● **TEXT UNDER STUDY**
######
Unpublished Disposition
NOTICE: Sixth Circuit Rule 24(c) states that citation of unpublished dispositions is disfavored except for establishing res judicata, estoppel, or the law of the case and requires service of copies of cited unpublished dispositions of the Sixth Circuit.
Alvin E. WAKEFIELD, Plaintiff-Appellant,
v.
David L. BAKER, Warden, David Morris, Joseph McNeil, Connie
Jones, Blaney, Capt., Art Bishop, Lt., Purtee,
Sgt., Tillett, Officer, J.C. Jordan,
Defendants-Appellees.

No. 90-3370.

United States Court of Appeals, Sixth Circuit.

Feb. 1, 1991.

Before KEITH and KRUPANSKY, Circuit Judges, and WELLFORD, Senior Circuit Judge.

ORDER

1

This pro se Ohio prisoner appeals the district court's judgment dismissing his civil rights complaint filed under 42 U.S.C. Sec. 1983. He requests the appointment of counsel on appeal. The appeal has been referred to a panel of the court pursuant to Rule 9(a), Rules of the Sixth Circuit. The panel unanimously agrees that oral argument is not necessary. Fed.R.App.P. 34(a).
######
● **EXERCISE INPUT**
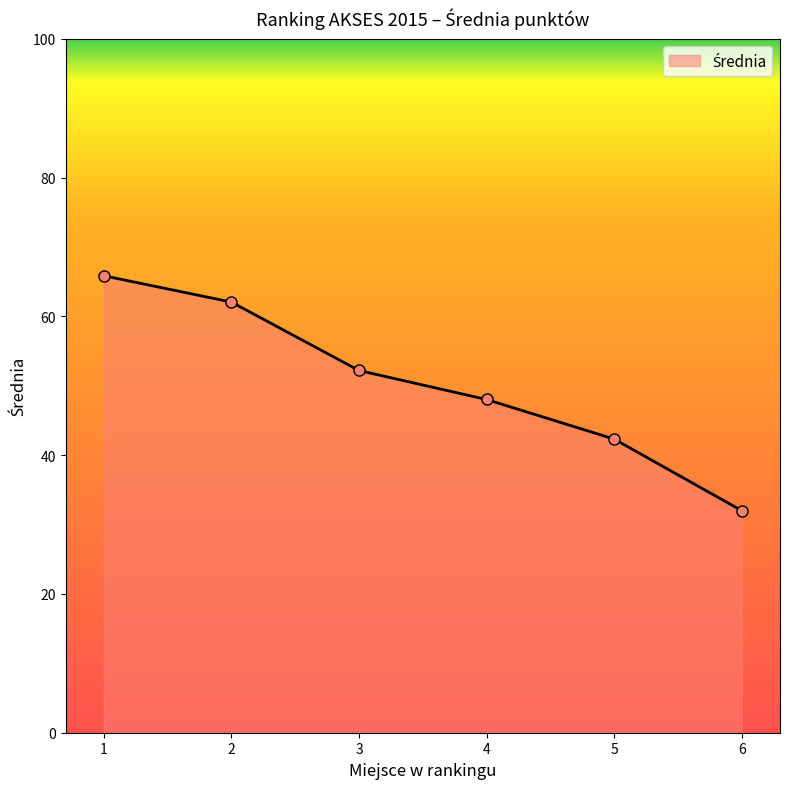

What is the smallest value displayed?

32.0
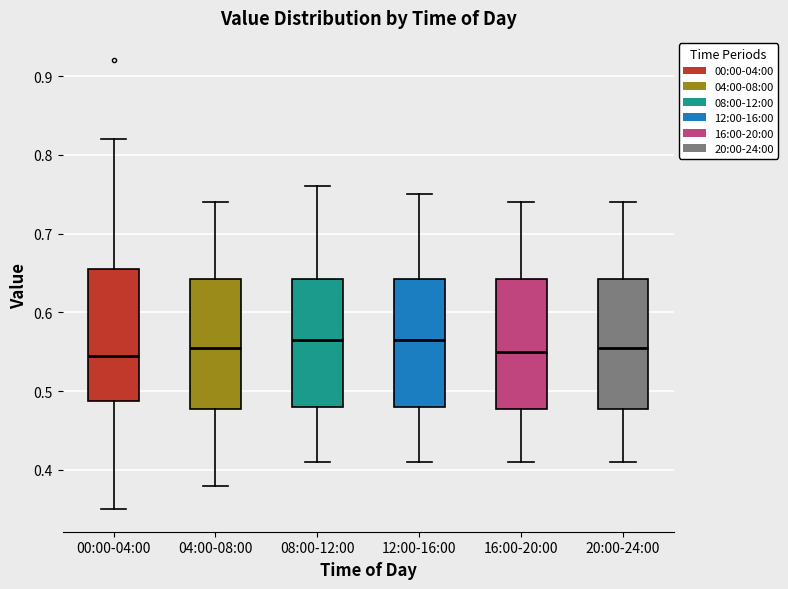

Reading left to right, read every box against the y-axis: the position of its median line, the range the box covers, and the ends of its whiskers. The values are not printed on the chart, so give them approximately, as read against the axis.

00:00-04:00: median 0.55, box 0.49 to 0.66, whiskers 0.35 to 0.82
04:00-08:00: median 0.56, box 0.48 to 0.64, whiskers 0.38 to 0.74
08:00-12:00: median 0.57, box 0.48 to 0.64, whiskers 0.41 to 0.76
12:00-16:00: median 0.57, box 0.48 to 0.64, whiskers 0.41 to 0.75
16:00-20:00: median 0.55, box 0.48 to 0.64, whiskers 0.41 to 0.74
20:00-24:00: median 0.56, box 0.48 to 0.64, whiskers 0.41 to 0.74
######
● **TASK SET**
- 1) How many lines of the records contain the string "median", with case counting? Reply with the number alone.
- 2) Continue the Sixth Circuit order on the prisoner's civil rights appeal, beginning after its final sentence.

● **WRITTEN ANSWERS**
- 1) 7

- 2)
2

Alvin E. Wakefield sought declaratory, injunctive and monetary relief against each of nine defendants sued in their individual and official capacities. Wakefield alleged that defendants, the warden and other staff members at the Orient Correctional Institution, discriminated against him based on his religious beliefs as an Indian. Wakefield maintained that the alleged discrimination is retaliatory because he is permitted to wear long hair.

3

Upon review, we conclude that summary judgment was proper because there exists no genuine issue of material fact and defendants are entitled to judgment as a matter of law. See Fed.R.Civ.P. 56(c); Celotex Corp. v. Catrett, 477 U.S. 317 (1986).

4

We affirm essentially based upon the opinion of the district court. Although defendants did not challenge Wakefield's factual allegations, they are still entitled to judgment as a matter of law because the allegations of wrongdoing do not rise to the level of constitutional violations. Moreover, Wakefield has not identified any conduct which infringed on his religious beliefs. Cf. Pollock v. Marshall, 845 F.2d 656, 658-59 (6th Cir.), cert. denied, 488 U.S. 987 (1988). Similarly, the alleged wrongful acts do not constitute the egregious abuse of governmental power necessary to establish a claim of retaliation against him for the exercise of his first amendment rights. See Cale v. Johnson, 861 F.2d 943, 950 (6th Cir.1988).

5

Accordingly, the district court's judgment is hereby affirmed. Rule 9(b)(5), Rules of the Sixth Circuit.